V. Ancestros, ombligo, muerte
El retorno al blanco y negro. Un hombre y una aguja. Él atraviesa con la punta afilada su miembro: la sangre brota, se riega sobre la masa que unas manos mezclan. Y de nuevo la noche, y de nuevo el sol que agazapado en el horizonte se va alzando. La metrópoli despierta. Y con ella las máquinas que trituran las semillas. Las tortillas salen, una tras otra. Se les agrupa. Y entre el ruido de los cláxones y el de los diableros que recorren el centro histórico, se les va repartiendo. En ellas está el ritmo de lo que ocurre, como si de un péndulo se tratara, o de un hálito, ellas marcan el tempo. Y la ciudad avanza: se ven algunas manifestaciones, pintas en paredes («Nos faltan 43»), hombres hechos máquinas, deformados por un uniforme de granadero. Una sinfonía de calles y de ruido, de gentes y de gritos, llenos de enojo pero a la vez de baile. Las semillas de maíz caen sobre una mesa en el intento de unas manos por saber el futuro. Pero ya no lo vemos. Lo que sigue es un fondo negro. Después, los créditos.
El porvenir es la imagen que surge de dos imágenes contrapuestas, se me ocurre de pronto. Construir una ciudad es también demolerla. Saber quiénes somos: una coreografía incierta, una línea en busca de un parto. Vuelvo a mi cuerpo. Camino hacia la calle. Afuera: los automóviles, el hombre que vende tacos, el puesto de gelish. Subo al metro: estación San Cosme. Es como si lo que quedó suspendido en la película avanzara. La respuesta: un hombre entra al vagón con un acordeón y canta algo de Julieta Venegas mientras, en uno de los asientos, una mujer se maquilla.
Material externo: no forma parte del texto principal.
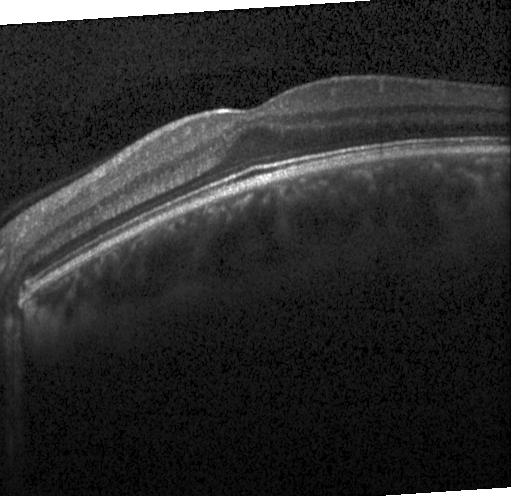 Diagnosis: no evidence of choroidal neovascularization, diabetic macular edema, or drusen.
Antes de cerrar este álbum me pregunto si estas cinco postales móviles bastan para hablar de este largometraje. Al igual que una metrópoli, ninguna película existe en abstracto. Toca destejerla: hablar de la experiencia. Cualquier acercamiento es un nado intermedio entre nosotros y un filme, pues nuestra interpretación lo recrea y transforma. El sesgo de estas cinco postales es que son una ruta de las múltiples posibles para recorrer ¡Ya México no existirá más! Una traducción verbal de sus imágenes. Semejante a las cartas o fotografías que se envían en un viaje, las cuales no son la ciudad sino el intento de hablar de ella, escribo para crear una obra a partir de otra, en el sentido de Oscar Wilde en El crítico como artista.[2] Estiro el arco sin saber si la flecha acertará.
Ofelia Ladrón de Guevara es una de las editoras de Icónica. Obtuvo mención honorífica en el XIV Concurso de Crítica Cinematográfica “Fósforo” Alfonso Reyes, categoría «Ex alumnos y público en general», en el marco del FICUNAM 2024, con este texto. Fue becaria de la Fundación para las Letras Mexicanas (2023-2024).
[1]Georges Didi-Huberman. Remontajes del tiempo padecido: El ojo de la historia, Biblios-Universidad del Cine, Buenos Aires, 2015, p. 71.
[2] Oscar Wilde, El crítico como artista, Austral, Barcelona, 2016.